- Born: Robert J. Gurtler Jr. September 30, 1936
- Died: October 17, 2022 (aged 86) Albany, Oregon, U.S.
- Education: Self-taught
- Occupation(s): Magician, writer
- Known for: Magician and illusionist

= André Kole =

American magician and writer (1936–2022)

André Kole (born Robert J. Gurtler Jr.; September 30, 1936 – October 17, 2022) was an American magician and inventor of magical effects. He was also a committed Christian and a public speaker for the evangelical group Campus Crusade for Christ. He was also known for using his magical knowledge to debunk frauds and hoaxes.

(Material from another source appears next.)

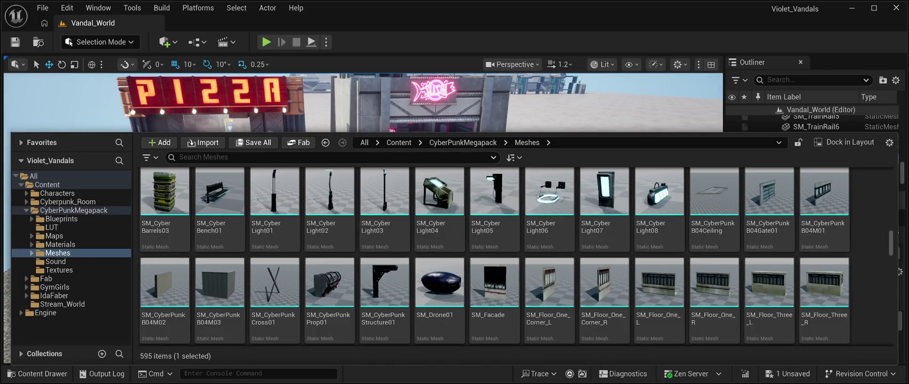
{"action": "scroll", "coordinate": [550, 299], "scroll_direction": "down", "scroll_amount": 1}
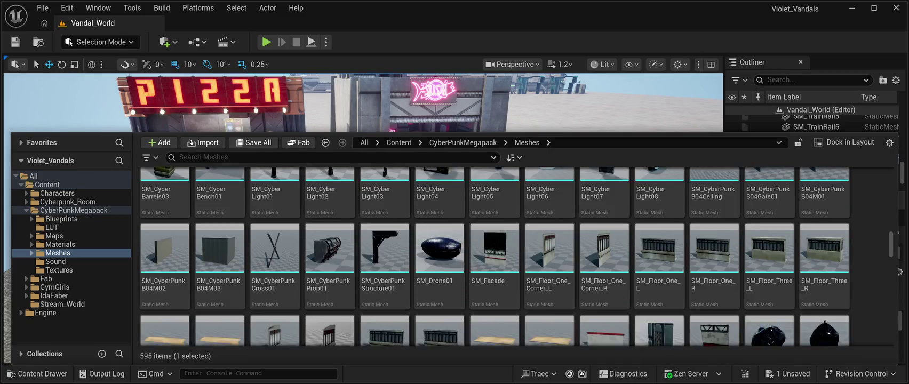
{"action": "scroll", "coordinate": [603, 288], "scroll_direction": "down", "scroll_amount": 1}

== Early life and career ==
Robert Gurtler was inspired to take up magic at the age of seven after seeing a performance. By the time he was 20, now known as André Kole, he was performing his Table of Death trick on the national network television show You Asked for It.

Among the illusions Kole is credited with devising are the Squeeze Box illusion (licensed to builder John Gaughan), and the Head Mover illusion (as performed by David Copperfield, Tim Kole and Kirby Van Birch).

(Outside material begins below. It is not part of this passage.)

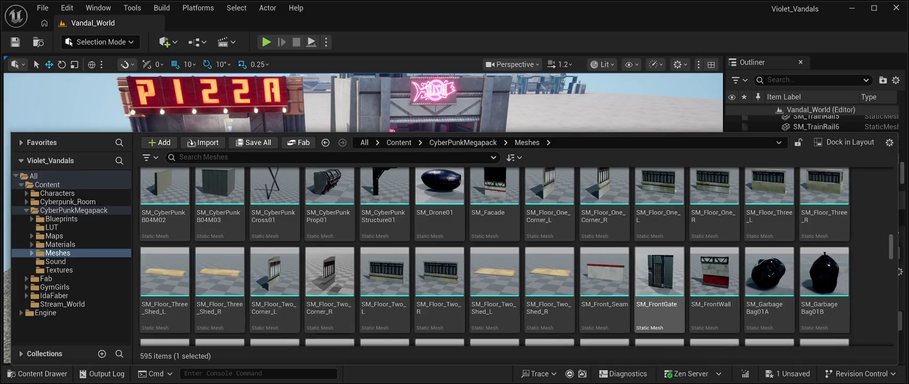
{"action": "scroll", "coordinate": [659, 267], "scroll_direction": "down", "scroll_amount": 1}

He also used his magical knowledge and skills to debunk frauds and hoaxes. He was reported in 2003 as offering one million dollars to the Rev. Dr. Donald Stewart if Stewart could prove a statement made in the Jamaican newspaper, the Jamaica Gleaner, that Satan gives supernatural powers.

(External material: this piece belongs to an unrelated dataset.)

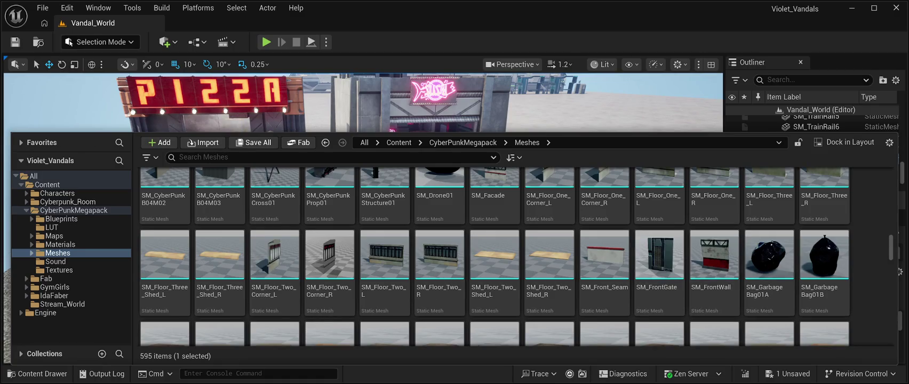
{"action": "scroll", "coordinate": [603, 299], "scroll_direction": "down", "scroll_amount": 1}
{"action": "scroll", "coordinate": [660, 315], "scroll_direction": "up", "scroll_amount": 10}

== Personal life and death ==
Kole's wife, Alice Jean Gurtler, died at age 38 from brain cancer. She was known by the stage name, Aljeana. He noted on his website that he did not perform the classic trick of pulling a rabbit from a hat because he was allergic to rabbits. He is the father of illusionist Tim Kole. Kole died on October 17, 2022, at the age of 86.

== Notable awards ==
In 1955 he received the annual Al Sharpe Award for Originality in Presentation from the Texas Association of Magicians.

==Books==
Andre Kole and AL Janssen, "MIRACLES OR MAGIC? ESP, Faith Healing, Fortune Telling, Hypnosis, UFO's, Astrology, MindReading, Levitation, Published: Harvest House Publisher (c.1984), ISBN 0-89081-579-8

"André Kole with Jerry MacGregor, Mind Games: Exposing today's psychics, frauds and false spiritual phenomena, pub. Harvest House (February 1998), ISBN 978-1-56507-826-0

André Kole and Terry Holley, Astrology and psychic phenomena, Published: Grand Rapids, Mich., Zondervan, (c.1998), ISBN 0-310-48921-0 (pbk.)